At Serena, we pride ourselves on staying on top of relevant trends and application development issues in all the major markets. Thus we often run targeted surveys to dig deeper into the behavior of a select market. We ran one such survey at our annual Federal User Group meeting held last month in Washington, DC to learn more about the application development priorities and key issues that IT teams from the US Federal Government sector are facing. Serena has a long and successful history of exceptional Federal Government implementations, so the data uncovered in our survey is invaluable.
Respondents of the Federal User Group survey include a mix of IT people working in the Federal sector, including at civilian agencies, defense agencies, system integrators and government contractors. The results were particularly interesting when compared to a similar, private sector-focused study that Serena performed last year at Gartner’s AADI Summit.

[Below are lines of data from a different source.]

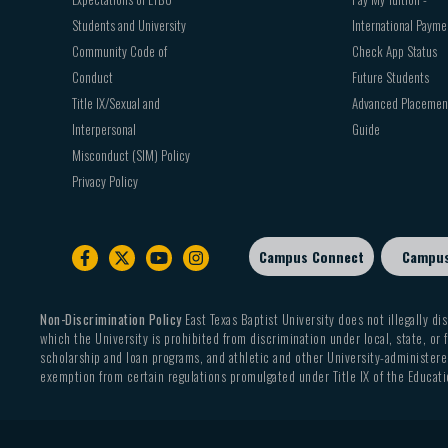
Students and University
International Payme
Community Code of
Check App Status
Conduct
Future Students
Title IX/Sexual and
Advanced Placemen
Interpersonal
Guide
Misconduct (SIM) Policy
Privacy Policy
Campus Connect
Campu
Footer
sub
menu
Non-Discrimination Policy
East Texas Baptist University does not illegally dis
which the University is prohibited from discrimination under local, state, or f
scholarship and loan programs, and athletic and other University-administered
exemption from certain regulations promulgated under Title IX of the Educati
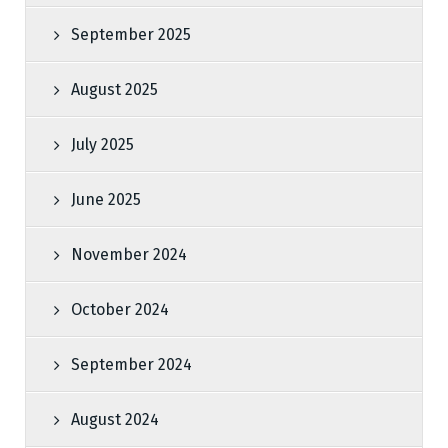
September 2025
August 2025
July 2025
June 2025
November 2024
October 2024
September 2024
August 2024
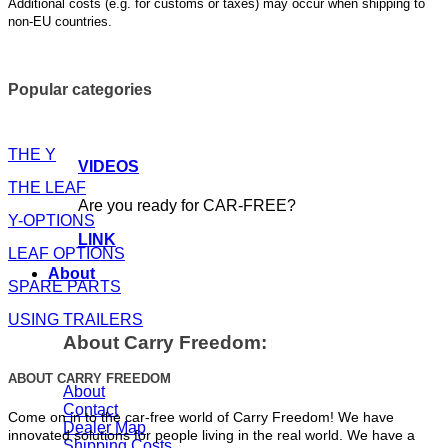
Additional costs (e.g. for customs or taxes) may occur when shipping to
non-EU countries.
Popular categories
THE Y
VIDEOS
THE LEAF
Are you ready for CAR-FREE?
Y-OPTIONS
LINK
LEAF OPTIONS
About
SPARE PARTS
USING TRAILERS
About Carry Freedom:
ABOUT CARRY FREEDOM
About
Contact
Come on in to the car-free world of Carry Freedom! We have
Dealer Map
innovated solutions for people living in the real world. We have a
Shipping Costs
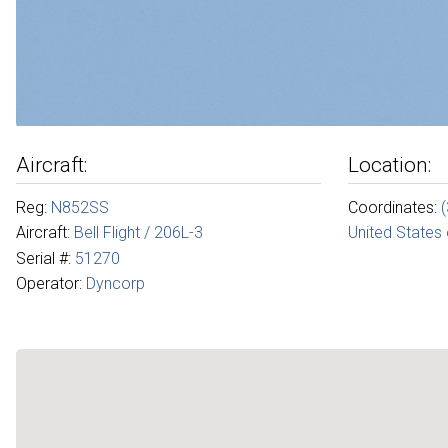
Aircraft:
Location:
Reg:
N852SS
Coordinates:
Aircraft:
Bell Flight / 206L-3
United States
Serial #:
51270
Operator:
Dyncorp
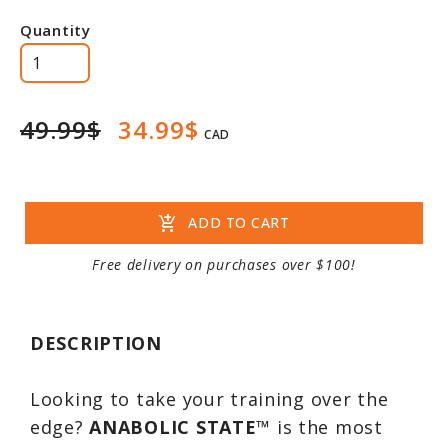
Quantity
49.99$
34.99$
CAD
add_shopping_cart
ADD TO CART
Free delivery on purchases over $100!
DESCRIPTION
Looking to take your training over the
edge?
ANABOLIC STATE
™ is the most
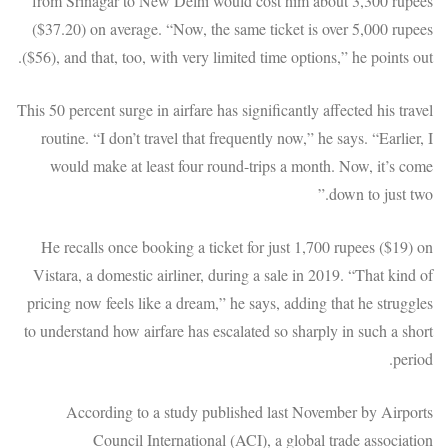
from Srinagar to New Delhi would cost him about 3,300 rupees
($37.20) on average. “Now, the same ticket is over 5,000 rupees
($56), and that, too, with very limited time options,” he points out.
This 50 percent surge in airfare has significantly affected his travel
routine. “I don’t travel that frequently now,” he says. “Earlier, I
would make at least four round-trips a month. Now, it’s come
down to just two.”
He recalls once booking a ticket for just 1,700 rupees ($19) on
Vistara, a domestic airliner, during a sale in 2019. “That kind of
pricing now feels like a dream,” he says, adding that he struggles
to understand how airfare has escalated so sharply in such a short
period.
According to a study published last November by Airports
Council International (ACI), a global trade association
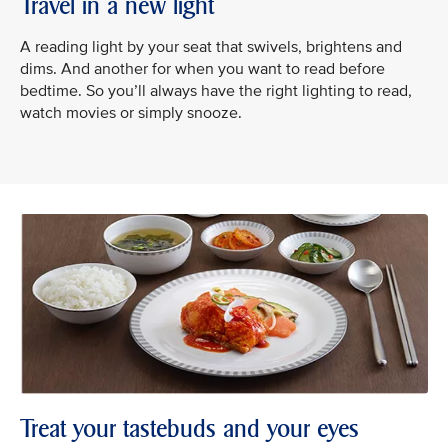
Travel in a new light
A reading light by your seat that swivels, brightens and
dims. And another for when you want to read before
bedtime. So you’ll always have the right lighting to read,
watch movies or simply snooze.
Treat your tastebuds and your eyes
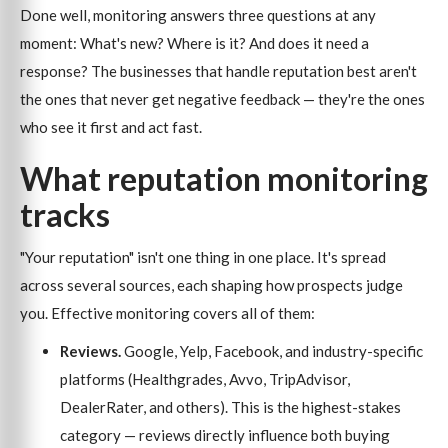
Done well, monitoring answers three questions at any
moment: What's new? Where is it? And does it need a
response? The businesses that handle reputation best aren't
the ones that never get negative feedback — they're the ones
who see it first and act fast.
What reputation monitoring
tracks
"Your reputation" isn't one thing in one place. It's spread
across several sources, each shaping how prospects judge
you. Effective monitoring covers all of them:
Reviews.
Google, Yelp, Facebook, and industry-specific
platforms (Healthgrades, Avvo, TripAdvisor,
DealerRater, and others). This is the highest-stakes
category — reviews directly influence both buying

For instance, Standardizing Methodologies was the number one application development priority in the Federal survey, but ranked number four with private-sector respondents (there were a total of eight priorities in both studies). In addition, Automating Tasks was more important to the Federal group, reported as the number three priority, but was near the bottom of the responses from the Gartner AADI Summit. At the other end of the spectrum, respondents from the Gartner AADI Summit ranked Agile Development near the top in importance (number two priority), whereas it fell near the bottom in overall importance for Federal respondents. Interestingly enough, the hype of cloud computing was lost on both sides as both Federal respondents and those surveyed at the Gartner AADI Summit had Moving Apps to the Cloud as their least important priority.
While development priorities may differ according to the research, all IT organizations agree on key initiatives including these three in the order below:
- Management of application development as a business process;
- Central or federated repository for all application development artifacts;
- End-to-end traceability from production back to requirements.
So what does this research tell us? While the Federal sector may consider Agile less important among all their different IT priorities (compared to the private sector adopting Agile methods more often), it has in fact adopted more forward-thinking automated development processes than the private sector.
Reducing overall application development costs and delivering applications faster are undoubtedly key priorities to both sectors. How each sector gets applications released into production is what varies.